Brief a — Print everything from "In a piece that" down to "a determined hacker." in the tech stories roundup, copied word for word.
═══ Provided text ═══
Passwords are safe. Hackers have nefarious motives. App design is the next cash cow. All Microsoft’s hopes rest on Windows 8. Apple is practically untouchable. Well, yes and no — reality is not always so black and white, as a number of the stories we’ve selected as part of this instalment of top tech stories from around the web point out:
Who is the best person to point out that your password isn’t as safe as you thought it was? Someone who has been comprehensively hacked — like Wired’s Mat Honan, who watched as he was locked out of his Google and Apple accounts and his phone, tablet and laptop were wiped just before someone took over his Twitter account earlier this year.
In a piece that will have you trying to de-link all your accounts and rush to turn on two-step authentication, Honan argues that the trend towards storing vast amounts of personal information online, coupled with the desire for easy password resets all sent to one web-based email account, is making the password nothing more than a minor challenge for a determined hacker.
No matter how many words, numbers and symbols you squeeze in, the fact is that passwords can be bypassed, tracked and conned out of you with relative ease… and a number of ‘extra’ security measures don’t make your accounts bullet-proof either.
Where is the line between noble whistle-blower and malicious hacker? Consider the case of Andrew Auernheimer, who has claimed responsibility for a range of controversial hacks, and has recently been convicted for exposing the email addresses of hundreds of thousands of iPad owners after he and an accomplice found and exploited a security flaw in a carrier’s database in 2010.
But while white hat hackers would have reported the flaw to the company, they took the findings to the media — and although no full addresses were made publicly available, he did discuss the possibility of using the information for his own gain. Does that make him a dangerous hacker or someone performing a public service? It’s an interesting grey zone that is further complicated by his history as a troll, vague and outdated laws that govern unauthorised access to computers and the idea that companies who do not protect their users’ data need to be called out.
In an alternative move to all the omgee-look-how-much-this-app-developer-is-making stories out there, this piece by the New York Times takes a look at the realities faced by many programmers who quit their day jobs in the hopes of creating the next killer app that can sustain them financially.
═══ Extracted information ═══
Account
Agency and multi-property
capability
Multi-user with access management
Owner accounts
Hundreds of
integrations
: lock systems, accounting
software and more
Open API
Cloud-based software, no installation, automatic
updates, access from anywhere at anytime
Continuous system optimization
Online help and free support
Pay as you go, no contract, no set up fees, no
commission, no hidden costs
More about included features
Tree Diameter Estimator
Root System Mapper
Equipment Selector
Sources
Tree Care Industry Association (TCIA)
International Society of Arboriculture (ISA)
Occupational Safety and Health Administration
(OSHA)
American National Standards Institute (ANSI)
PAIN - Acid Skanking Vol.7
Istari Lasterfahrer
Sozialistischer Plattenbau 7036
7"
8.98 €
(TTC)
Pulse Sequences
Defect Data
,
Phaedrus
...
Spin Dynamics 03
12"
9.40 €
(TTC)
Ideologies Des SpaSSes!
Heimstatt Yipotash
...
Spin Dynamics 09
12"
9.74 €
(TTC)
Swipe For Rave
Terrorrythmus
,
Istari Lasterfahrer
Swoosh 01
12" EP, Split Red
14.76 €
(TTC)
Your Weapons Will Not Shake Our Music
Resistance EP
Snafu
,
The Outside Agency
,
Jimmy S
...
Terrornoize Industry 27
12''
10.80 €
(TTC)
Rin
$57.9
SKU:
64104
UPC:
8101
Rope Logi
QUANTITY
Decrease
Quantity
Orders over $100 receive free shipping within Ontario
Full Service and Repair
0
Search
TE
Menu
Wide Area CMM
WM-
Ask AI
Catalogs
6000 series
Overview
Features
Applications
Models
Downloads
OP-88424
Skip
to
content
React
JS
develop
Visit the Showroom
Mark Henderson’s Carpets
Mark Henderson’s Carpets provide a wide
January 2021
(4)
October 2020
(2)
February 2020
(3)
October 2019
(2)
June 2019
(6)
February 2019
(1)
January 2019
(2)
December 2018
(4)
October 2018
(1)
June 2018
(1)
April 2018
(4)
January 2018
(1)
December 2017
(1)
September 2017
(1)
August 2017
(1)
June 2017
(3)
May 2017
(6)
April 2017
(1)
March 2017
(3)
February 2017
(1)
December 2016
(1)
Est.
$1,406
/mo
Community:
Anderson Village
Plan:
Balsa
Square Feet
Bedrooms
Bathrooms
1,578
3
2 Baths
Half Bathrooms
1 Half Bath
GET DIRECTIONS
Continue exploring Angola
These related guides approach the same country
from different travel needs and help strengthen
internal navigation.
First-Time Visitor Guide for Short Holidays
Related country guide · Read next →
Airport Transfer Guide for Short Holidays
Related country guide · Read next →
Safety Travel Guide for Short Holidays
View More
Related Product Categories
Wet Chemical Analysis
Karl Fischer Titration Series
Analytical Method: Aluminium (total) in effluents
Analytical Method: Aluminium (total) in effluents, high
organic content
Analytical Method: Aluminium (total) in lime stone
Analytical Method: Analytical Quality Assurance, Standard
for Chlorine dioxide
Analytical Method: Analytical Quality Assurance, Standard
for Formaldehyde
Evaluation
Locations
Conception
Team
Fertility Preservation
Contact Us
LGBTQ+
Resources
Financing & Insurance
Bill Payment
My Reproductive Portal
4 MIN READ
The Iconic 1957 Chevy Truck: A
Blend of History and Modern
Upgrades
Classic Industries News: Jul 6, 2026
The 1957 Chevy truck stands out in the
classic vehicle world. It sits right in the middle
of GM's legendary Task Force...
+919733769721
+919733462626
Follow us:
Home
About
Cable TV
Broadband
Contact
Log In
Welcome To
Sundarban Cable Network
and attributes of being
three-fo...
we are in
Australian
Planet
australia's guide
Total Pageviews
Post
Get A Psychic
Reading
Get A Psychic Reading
═══
Brief b — Output the records word for word, from the very start down to the line that contains "Online help and free support", including that line, and nothing more.

Written answer a —
In a piece that will have you trying to de-link all your accounts and rush to turn on two-step authentication, Honan argues that the trend towards storing vast amounts of personal information online, coupled with the desire for easy password resets all sent to one web-based email account, is making the password nothing more than a minor challenge for a determined hacker.

Written answer b —
Account
Agency and multi-property
capability
Multi-user with access management
Owner accounts
Hundreds of
integrations
: lock systems, accounting
software and more
Open API
Cloud-based software, no installation, automatic
updates, access from anywhere at anytime
Continuous system optimization
Online help and free support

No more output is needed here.